Sumerian/Hebraic images first formed the persona of this god. They grew out of ancient myths and epic tales, passed orally from generation to generation among the tribes of the Nation of Israel and then recorded in the Hebrew Scriptures. These images form the internal archetypal structure of Abrahamic religious belief. We can not escape.

 

They are our nemesis. From the very beginning of our history, they have led us into war with each other. They separate us by assuring each group of believers of its covenantal superiority. We are the Jacob; they are the Essau. We are favored by our God, they are hated. In an attempt to find a way around this seemingly intractable bind, some try for inter religious dialogue, but that does not work. Others take the atheistic view and say we do not need a God, but that too — as recent history so clearly proved in the cases of Naziism and Communism — can open us to unknown paths where we find no resolution.

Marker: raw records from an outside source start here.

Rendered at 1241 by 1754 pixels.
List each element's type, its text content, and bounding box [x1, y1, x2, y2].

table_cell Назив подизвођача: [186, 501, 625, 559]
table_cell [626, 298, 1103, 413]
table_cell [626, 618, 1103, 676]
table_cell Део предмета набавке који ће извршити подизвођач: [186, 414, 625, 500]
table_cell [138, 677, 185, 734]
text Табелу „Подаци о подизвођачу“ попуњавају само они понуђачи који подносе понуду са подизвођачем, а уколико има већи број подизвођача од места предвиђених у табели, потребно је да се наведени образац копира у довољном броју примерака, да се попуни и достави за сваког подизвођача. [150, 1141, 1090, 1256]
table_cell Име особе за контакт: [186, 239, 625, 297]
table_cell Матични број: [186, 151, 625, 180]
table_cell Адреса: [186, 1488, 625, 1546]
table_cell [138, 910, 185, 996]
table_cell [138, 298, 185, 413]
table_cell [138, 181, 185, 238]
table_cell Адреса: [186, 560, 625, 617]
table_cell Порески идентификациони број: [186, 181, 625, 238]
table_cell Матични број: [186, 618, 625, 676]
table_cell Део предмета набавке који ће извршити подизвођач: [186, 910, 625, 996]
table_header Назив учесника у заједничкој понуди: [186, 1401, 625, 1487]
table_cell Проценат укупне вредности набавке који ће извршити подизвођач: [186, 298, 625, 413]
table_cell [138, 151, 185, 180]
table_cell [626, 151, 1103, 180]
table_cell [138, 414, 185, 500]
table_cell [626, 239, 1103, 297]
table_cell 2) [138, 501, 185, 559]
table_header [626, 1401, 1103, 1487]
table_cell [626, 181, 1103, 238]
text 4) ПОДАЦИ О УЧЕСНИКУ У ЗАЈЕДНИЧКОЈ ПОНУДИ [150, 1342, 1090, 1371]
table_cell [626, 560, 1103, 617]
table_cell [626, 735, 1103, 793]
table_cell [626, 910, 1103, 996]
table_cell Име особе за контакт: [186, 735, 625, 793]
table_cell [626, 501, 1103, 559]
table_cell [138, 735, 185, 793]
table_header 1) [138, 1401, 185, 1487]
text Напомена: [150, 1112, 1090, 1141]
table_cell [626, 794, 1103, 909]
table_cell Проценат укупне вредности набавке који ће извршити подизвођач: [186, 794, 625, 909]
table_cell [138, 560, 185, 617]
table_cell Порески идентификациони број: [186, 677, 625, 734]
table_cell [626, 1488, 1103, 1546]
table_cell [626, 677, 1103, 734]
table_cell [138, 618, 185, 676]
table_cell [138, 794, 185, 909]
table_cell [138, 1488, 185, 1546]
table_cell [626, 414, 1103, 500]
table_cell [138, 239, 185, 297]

Either way, we find ourselves searching for a new and different basis for an understanding of ourselves and the world around us.  

 

Without these Hebraic myths and the images that have grown out of them, the god of Judaism, Christianity and Islam would cease to exist in the form given Him. He would have to exist in some other form. These images from the past exclude any possibility of any other form. They reveal to believers in definitive terms who this god is and who this god is not. They deny any other form or forms.

 

How is this god revealed in the three Abrahamic religious traditions? Since their foundations are the same, He is revealed much the same way in each of them. He is revealed as a father. We are His children. We watch His every move. Like children, we want to be like Him. He is our mentor. Like a child observing his father, we look up to Him in awe. Like a father, He always remains in control. Like a father, He always has the last word. We want to be like Him. But, as much as we try, we find He will not let us. So we can only pretend to be like Him.

 

It does not end there. Real fathers die. They leave us. He does not. He is always there with us. He is alive within us. Like a living father He remains a living part of our lives. We find that we can not make decisions apart from Him.

 

So we say to ourselves: If He could instruct me to destroy the Infidel Amalekites who believe in other gods, I can destroy all those who believe in other gods.  If He could slew His enemies, I can destroy my enemies. If He can be angry with me — which He often is, I can be angry with others. If He can have retribution towards me, I can have retribution towards others. If He can punish me, I can punish others. If He can denigrate and destroy the Sodomites, I can denigrate and destroy those who are not heterosexual. If He could bring on a great flood and the end of His creation, and if He said He will do it again; I need only watch as a bystander as I now see once again the end of His creation in sight.

 

This brings us to the question: Is this image of god, GOD? Is it valid? Or, is GOD some other form? Is what we see before us in our Abrahamic religious belief not ultimate god reality but an aberration in the form of a god that is no more than an ancient and incomplete version of ultimate god reality? And, if it is an aberration, then is this early Sumerian/Hebraic image of God leading us astray? Is it turning us against each other? Is it leading our planet toward Armageddon? Has, in our modern world, the ancient Yahweh lost His relevance? Is He in His archaic anthropomorphic form holding each of us individually, as well as all of humanity, back from becoming what it can become?

 

There is an even greater question we must face: If He is an aberration, have we as a society the courage to break away from Him and find a new image, one that will allow us then to create a more equitable and humane society and an ecologically balanced and sustainable planet?